Am 10. Dezember 1948 wurden die Menschenrechtscharta von der Generalversammlung der Vereinten Nationen im Pariser Palais Chaillot unterzeichnet. Die Allgemeine Erklärung der Menschenrechtewurde mit 48 Ja-Stimmen, keine Gegenstimmen aber mit acht Enthaltungen verabschiedet. Enthalten hatten sich Saudi Arabien, die damalige Sowjetunion, Ukraine, Weißrussland, Polen, die Tschechoslowakei, Jugoslawien und Südafrika.  

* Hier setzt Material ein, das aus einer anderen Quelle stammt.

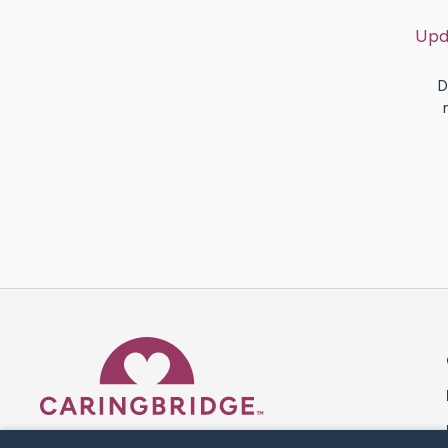
Upd
D
Caring Bridge dot org 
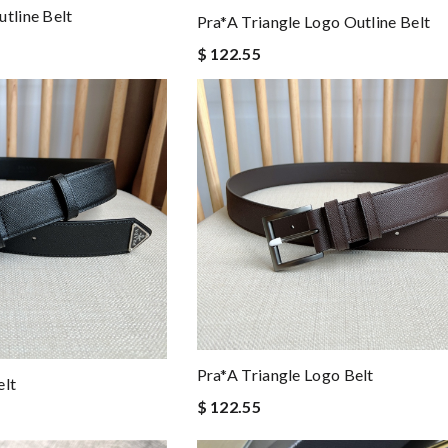
tline Belt
Pra*a Triangle Logo Outline Belt
$ 122.55
Pra*a Triangle Logo Belt
elt
$ 122.55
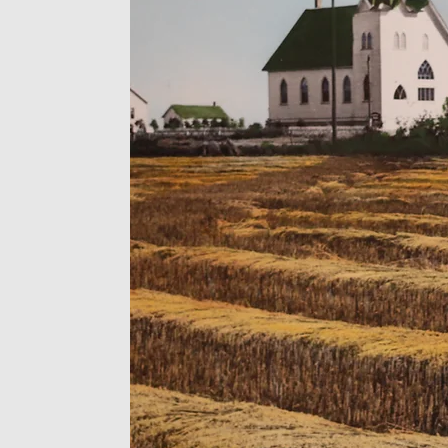
re, inspired by
through Jesus
ed through
thal has been
uc/Millet
over 110 years.
rch, but we are
ur mind that's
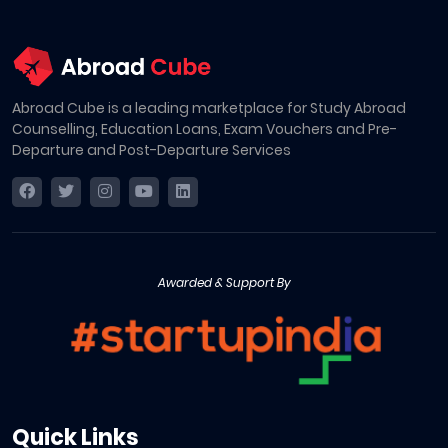
Abroad Cube is a leading marketplace for Study Abroad
Counselling, Education Loans, Exam Vouchers and Pre-
Departure and Post-Departure Services
Awarded & Support By
Quick Links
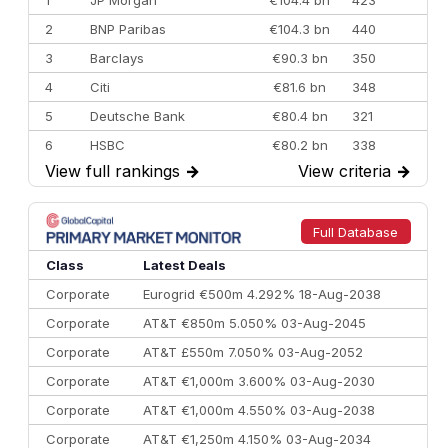
2
BNP Paribas
€104.3 bn
440
3
Barclays
€90.3 bn
350
4
Citi
€81.6 bn
348
5
Deutsche Bank
€80.4 bn
321
6
HSBC
€80.2 bn
338
View full rankings
→
View criteria
→
7
BofA Securities
€77.4 bn
301
8
Goldman Sachs
€73.3 bn
262
9
Credit Agricole CIB
€66.1 bn
322
Full Database
10
Morgan Stanley
€57.4 bn
185
Class
Latest Deals
Corporate
Eurogrid €500m 4.292% 18-Aug-2038
Corporate
AT&T €850m 5.050% 03-Aug-2045
Corporate
AT&T £550m 7.050% 03-Aug-2052
Corporate
AT&T €1,000m 3.600% 03-Aug-2030
Corporate
AT&T €1,000m 4.550% 03-Aug-2038
Corporate
AT&T €1,250m 4.150% 03-Aug-2034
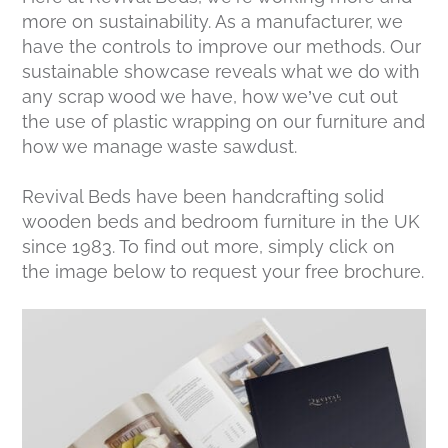
more on sustainability. As a manufacturer, we
have the controls to improve our methods. Our
sustainable showcase reveals what we do with
any scrap wood we have, how we’ve cut out
the use of plastic wrapping on our furniture and
how we manage waste sawdust.
Revival Beds have been handcrafting solid
wooden beds and bedroom furniture in the UK
since 1983. To find out more, simply click on
the image below to request your free brochure.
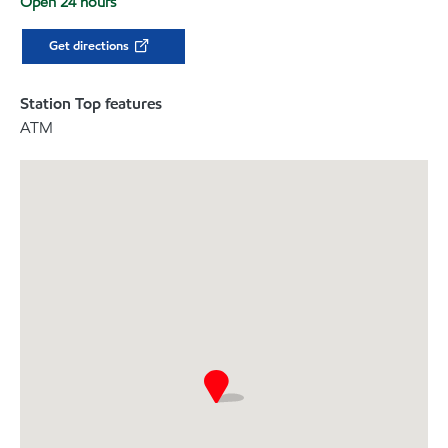
Open 24 hours
Get directions
Station Top features
ATM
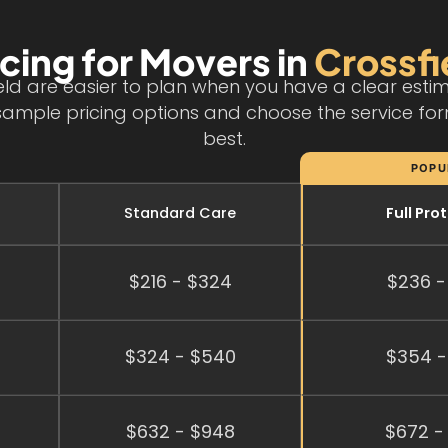
icing for Movers in
Crossfi
ield are easier to plan when you have a clear est
sample pricing options and choose the service for
best.
POPU
Standard Care
Full Pro
$216 - $324
$236 -
$324 - $540
$354 -
$632 - $948
$672 -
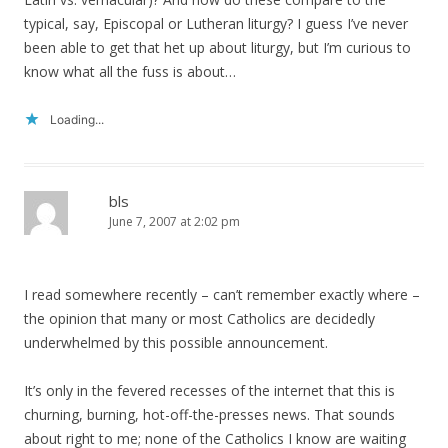
typical, say, Episcopal or Lutheran liturgy? I guess I’ve never
been able to get that het up about liturgy, but I’m curious to
know what all the fuss is about…
Loading...
bls
June 7, 2007 at 2:02 pm
I read somewhere recently – can’t remember exactly where –
the opinion that many or most Catholics are decidedly
underwhelmed by this possible announcement.
It’s only in the fevered recesses of the internet that this is
churning, burning, hot-off-the-presses news. That sounds
about right to me; none of the Catholics I know are waiting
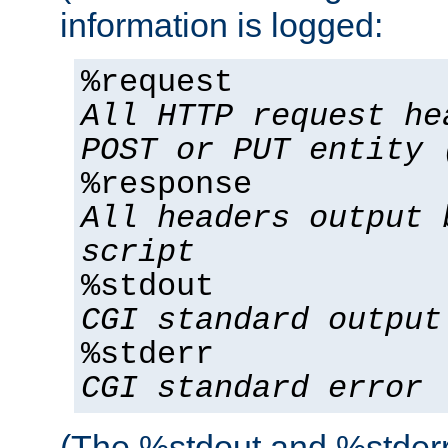
information is logged:
%request
All HTTP request he
POST or PUT entity 
%response
All headers output 
script
%stdout
CGI standard output
%stderr
CGI standard error
(The %stdout and %stderr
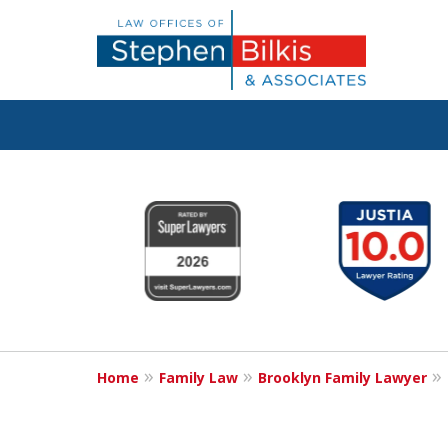
Real Solutions 
slide
1
Real Problems
to
6
of
6
Contact Us Now
Home
Family Law
Brooklyn Family Lawyer
For a Free Consultation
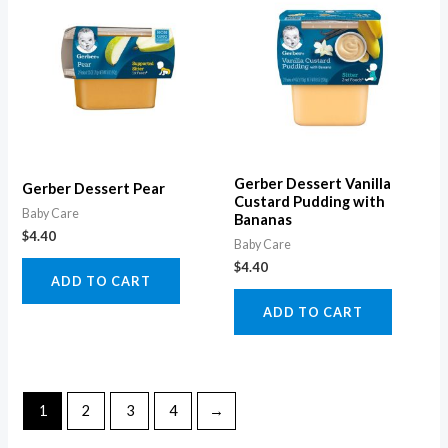
Gerber Dessert Vanilla
Gerber Dessert Pear
Custard Pudding with
Baby Care
Bananas
$
4.40
Baby Care
$
4.40
ADD TO CART
ADD TO CART
1
2
3
4
→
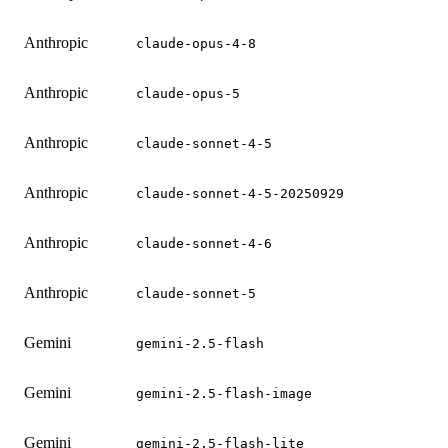
Anthropic
claude-opus-4-8
Anthropic
claude-opus-5
Anthropic
claude-sonnet-4-5
Anthropic
claude-sonnet-4-5-20250929
Anthropic
claude-sonnet-4-6
Anthropic
claude-sonnet-5
Gemini
gemini-2.5-flash
Gemini
gemini-2.5-flash-image
Gemini
gemini-2.5-flash-lite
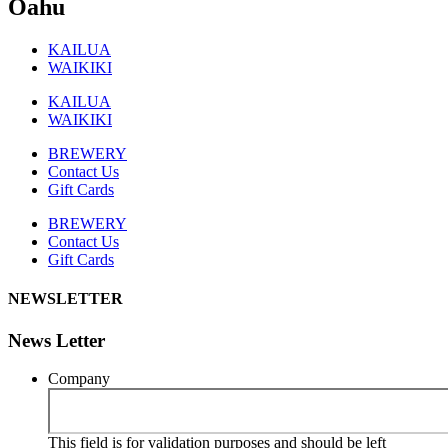
Oahu
KAILUA
WAIKIKI
KAILUA
WAIKIKI
BREWERY
Contact Us
Gift Cards
BREWERY
Contact Us
Gift Cards
NEWSLETTER
News Letter
Company
This field is for validation purposes and should be left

Menschenwürdige Arbeit ist ein Menschenrecht, doch es wird in vielen Staaten immer noch mit Füßen getreten. In China gibt es bis zu vier Millionen Menschen in Arbeitslagern, laut der Internationalen Gesellschaft für Menschenrechte (IGFM).

Die Vereinten Nationen verabschiedeten am 10. Dezember 1948 die Charta der Menschenrechte in Paris.